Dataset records
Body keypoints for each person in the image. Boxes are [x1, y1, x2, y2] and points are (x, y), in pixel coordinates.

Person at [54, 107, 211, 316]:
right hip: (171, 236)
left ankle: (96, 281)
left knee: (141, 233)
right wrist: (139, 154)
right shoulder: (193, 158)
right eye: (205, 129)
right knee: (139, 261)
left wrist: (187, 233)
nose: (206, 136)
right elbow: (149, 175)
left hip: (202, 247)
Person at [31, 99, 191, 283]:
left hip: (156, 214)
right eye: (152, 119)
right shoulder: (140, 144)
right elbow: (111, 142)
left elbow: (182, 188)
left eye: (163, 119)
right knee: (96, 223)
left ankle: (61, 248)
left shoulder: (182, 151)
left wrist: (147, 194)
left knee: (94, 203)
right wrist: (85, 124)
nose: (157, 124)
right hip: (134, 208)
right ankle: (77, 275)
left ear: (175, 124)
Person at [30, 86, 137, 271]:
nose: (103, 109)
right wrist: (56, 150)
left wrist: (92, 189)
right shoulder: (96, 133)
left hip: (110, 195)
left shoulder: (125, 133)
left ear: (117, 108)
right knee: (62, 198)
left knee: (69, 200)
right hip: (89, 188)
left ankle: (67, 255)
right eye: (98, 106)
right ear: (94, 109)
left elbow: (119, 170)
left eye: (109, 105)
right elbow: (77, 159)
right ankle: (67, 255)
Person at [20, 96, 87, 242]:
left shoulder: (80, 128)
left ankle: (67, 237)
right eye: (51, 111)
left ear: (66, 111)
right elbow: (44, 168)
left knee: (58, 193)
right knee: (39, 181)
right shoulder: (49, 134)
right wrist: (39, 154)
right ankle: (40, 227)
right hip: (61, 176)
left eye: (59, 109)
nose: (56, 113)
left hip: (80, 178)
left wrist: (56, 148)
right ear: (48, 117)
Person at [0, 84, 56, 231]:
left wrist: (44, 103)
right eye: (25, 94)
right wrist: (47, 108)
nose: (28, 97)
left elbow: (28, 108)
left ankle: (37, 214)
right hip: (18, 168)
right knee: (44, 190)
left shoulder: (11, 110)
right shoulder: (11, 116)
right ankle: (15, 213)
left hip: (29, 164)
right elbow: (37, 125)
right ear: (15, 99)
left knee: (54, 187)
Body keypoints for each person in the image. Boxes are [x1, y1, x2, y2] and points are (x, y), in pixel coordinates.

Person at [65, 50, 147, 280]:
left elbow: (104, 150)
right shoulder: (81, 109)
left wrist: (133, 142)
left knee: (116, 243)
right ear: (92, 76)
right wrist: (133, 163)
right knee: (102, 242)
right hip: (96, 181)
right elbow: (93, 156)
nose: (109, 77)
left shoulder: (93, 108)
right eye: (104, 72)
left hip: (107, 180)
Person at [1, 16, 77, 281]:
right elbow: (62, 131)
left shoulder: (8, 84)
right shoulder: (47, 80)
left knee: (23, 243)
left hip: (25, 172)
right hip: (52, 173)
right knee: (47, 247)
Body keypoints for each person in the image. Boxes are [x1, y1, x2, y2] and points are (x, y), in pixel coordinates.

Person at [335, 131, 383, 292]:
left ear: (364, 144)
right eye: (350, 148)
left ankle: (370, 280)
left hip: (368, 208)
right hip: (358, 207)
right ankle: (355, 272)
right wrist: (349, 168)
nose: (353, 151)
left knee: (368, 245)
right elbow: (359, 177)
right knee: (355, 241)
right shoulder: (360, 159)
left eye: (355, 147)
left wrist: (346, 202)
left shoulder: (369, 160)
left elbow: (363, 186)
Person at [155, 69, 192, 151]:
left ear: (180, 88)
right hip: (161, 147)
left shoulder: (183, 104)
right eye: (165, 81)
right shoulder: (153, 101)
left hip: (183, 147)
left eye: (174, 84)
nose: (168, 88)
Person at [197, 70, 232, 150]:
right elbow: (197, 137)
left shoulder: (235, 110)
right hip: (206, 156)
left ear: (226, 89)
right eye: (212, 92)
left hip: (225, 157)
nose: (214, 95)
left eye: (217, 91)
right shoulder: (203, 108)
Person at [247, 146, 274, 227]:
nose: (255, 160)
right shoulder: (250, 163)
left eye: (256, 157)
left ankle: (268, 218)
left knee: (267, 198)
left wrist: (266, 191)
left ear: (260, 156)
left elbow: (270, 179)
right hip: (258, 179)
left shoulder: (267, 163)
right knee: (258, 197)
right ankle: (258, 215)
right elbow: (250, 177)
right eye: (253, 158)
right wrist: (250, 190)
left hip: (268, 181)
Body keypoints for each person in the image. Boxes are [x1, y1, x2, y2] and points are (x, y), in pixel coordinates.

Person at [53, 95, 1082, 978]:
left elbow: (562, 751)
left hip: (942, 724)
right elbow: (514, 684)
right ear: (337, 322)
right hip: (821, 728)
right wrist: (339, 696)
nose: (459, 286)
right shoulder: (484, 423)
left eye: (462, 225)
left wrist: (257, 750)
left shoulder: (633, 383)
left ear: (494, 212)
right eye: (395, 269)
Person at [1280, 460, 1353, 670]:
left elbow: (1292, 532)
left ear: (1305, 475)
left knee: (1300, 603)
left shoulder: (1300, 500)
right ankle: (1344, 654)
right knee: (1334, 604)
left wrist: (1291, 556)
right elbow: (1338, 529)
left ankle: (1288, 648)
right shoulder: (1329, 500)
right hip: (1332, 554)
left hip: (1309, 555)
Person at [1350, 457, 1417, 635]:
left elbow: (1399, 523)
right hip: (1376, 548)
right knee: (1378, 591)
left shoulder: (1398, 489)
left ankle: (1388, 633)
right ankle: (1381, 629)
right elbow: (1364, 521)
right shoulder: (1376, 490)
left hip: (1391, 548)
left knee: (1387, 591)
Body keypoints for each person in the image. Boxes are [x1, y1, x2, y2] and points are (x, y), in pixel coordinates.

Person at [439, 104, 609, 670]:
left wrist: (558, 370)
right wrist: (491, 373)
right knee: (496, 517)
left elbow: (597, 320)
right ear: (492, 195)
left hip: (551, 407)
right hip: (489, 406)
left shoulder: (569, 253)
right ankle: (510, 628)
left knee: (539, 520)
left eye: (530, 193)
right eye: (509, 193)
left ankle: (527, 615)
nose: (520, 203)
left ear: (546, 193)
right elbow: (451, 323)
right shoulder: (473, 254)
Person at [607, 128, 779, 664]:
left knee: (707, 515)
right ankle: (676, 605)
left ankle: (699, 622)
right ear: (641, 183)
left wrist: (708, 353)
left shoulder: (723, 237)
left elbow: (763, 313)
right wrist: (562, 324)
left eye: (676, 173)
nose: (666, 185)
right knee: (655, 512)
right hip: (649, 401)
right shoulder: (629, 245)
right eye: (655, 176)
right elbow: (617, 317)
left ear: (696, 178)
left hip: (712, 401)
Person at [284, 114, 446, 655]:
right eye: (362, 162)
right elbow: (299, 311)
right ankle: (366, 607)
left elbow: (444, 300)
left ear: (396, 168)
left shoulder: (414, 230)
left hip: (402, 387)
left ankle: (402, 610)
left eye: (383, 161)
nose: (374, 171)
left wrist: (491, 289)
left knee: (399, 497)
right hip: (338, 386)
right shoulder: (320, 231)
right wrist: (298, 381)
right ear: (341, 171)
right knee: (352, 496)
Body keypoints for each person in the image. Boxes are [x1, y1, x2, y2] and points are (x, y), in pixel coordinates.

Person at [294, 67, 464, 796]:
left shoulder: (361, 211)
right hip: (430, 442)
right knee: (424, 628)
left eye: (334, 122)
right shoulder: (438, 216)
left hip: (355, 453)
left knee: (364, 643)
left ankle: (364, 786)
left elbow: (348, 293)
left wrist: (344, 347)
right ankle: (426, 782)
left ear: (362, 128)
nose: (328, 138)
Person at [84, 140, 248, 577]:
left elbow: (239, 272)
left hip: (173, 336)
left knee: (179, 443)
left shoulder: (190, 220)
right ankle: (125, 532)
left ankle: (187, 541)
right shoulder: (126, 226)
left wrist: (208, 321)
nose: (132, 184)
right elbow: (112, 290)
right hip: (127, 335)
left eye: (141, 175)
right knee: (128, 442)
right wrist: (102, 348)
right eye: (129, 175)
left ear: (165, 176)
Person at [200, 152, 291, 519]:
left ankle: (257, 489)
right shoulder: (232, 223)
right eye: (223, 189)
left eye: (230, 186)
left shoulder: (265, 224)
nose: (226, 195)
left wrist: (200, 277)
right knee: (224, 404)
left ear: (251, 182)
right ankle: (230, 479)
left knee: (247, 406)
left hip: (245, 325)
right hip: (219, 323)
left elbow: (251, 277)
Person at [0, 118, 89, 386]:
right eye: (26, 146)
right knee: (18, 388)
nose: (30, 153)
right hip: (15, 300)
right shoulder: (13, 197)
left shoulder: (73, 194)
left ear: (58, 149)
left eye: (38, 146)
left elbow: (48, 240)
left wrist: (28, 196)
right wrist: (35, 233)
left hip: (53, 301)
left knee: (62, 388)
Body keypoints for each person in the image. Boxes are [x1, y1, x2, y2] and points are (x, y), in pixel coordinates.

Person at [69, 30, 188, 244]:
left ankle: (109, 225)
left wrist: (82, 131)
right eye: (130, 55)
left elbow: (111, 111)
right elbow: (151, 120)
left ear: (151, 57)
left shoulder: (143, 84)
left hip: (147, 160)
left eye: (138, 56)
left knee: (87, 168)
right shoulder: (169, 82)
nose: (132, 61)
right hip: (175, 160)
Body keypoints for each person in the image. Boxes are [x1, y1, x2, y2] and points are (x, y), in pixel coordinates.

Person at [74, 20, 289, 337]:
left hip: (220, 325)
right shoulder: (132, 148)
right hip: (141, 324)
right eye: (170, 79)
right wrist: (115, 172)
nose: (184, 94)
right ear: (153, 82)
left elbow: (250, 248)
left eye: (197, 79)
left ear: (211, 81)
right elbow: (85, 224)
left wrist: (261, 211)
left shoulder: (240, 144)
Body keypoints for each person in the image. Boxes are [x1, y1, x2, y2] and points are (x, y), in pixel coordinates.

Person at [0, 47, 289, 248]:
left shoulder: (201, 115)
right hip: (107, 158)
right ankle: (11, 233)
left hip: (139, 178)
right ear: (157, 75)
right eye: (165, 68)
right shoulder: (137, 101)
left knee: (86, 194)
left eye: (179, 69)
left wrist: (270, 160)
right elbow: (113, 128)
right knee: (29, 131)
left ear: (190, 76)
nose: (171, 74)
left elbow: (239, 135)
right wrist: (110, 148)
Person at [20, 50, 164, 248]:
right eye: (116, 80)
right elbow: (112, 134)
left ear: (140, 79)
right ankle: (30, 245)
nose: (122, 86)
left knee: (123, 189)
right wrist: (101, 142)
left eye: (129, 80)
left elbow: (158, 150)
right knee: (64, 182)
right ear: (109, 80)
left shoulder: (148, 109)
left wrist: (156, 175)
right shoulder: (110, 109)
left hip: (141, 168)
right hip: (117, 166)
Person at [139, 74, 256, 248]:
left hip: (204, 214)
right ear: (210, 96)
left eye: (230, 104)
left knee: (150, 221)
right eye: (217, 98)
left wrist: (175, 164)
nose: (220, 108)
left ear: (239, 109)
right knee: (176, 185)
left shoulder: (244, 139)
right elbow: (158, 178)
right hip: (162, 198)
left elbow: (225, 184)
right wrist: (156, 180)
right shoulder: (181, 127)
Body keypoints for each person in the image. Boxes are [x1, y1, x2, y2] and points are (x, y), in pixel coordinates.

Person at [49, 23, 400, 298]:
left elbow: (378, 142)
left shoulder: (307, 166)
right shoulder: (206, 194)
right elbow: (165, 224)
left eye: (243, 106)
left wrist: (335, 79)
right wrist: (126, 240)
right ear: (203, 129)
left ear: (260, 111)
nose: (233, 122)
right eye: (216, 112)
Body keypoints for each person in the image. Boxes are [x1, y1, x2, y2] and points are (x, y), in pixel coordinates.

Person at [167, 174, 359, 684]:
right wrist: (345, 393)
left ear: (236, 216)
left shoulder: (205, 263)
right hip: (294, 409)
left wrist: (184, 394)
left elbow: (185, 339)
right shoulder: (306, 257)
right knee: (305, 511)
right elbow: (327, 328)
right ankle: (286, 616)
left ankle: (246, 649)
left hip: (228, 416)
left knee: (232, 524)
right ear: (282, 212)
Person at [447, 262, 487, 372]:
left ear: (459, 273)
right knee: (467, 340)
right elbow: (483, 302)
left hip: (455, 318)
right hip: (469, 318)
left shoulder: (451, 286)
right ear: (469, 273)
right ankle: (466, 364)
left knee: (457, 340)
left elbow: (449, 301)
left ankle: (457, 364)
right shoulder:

DIRECTIONS:
Print, from the entries above, the line with "left hip: (942, 724)", the line with "left knee: (1300, 603)" and all lines between them, exactly and with nothing else.

WRITTEN SOLUTION:
left hip: (942, 724)
right elbow: (514, 684)
right ear: (337, 322)
right hip: (821, 728)
right wrist: (339, 696)
nose: (459, 286)
right shoulder: (484, 423)
left eye: (462, 225)
left wrist: (257, 750)
left shoulder: (633, 383)
left ear: (494, 212)
right eye: (395, 269)
Person at [1280, 460, 1353, 670]:
left elbow: (1292, 532)
left ear: (1305, 475)
left knee: (1300, 603)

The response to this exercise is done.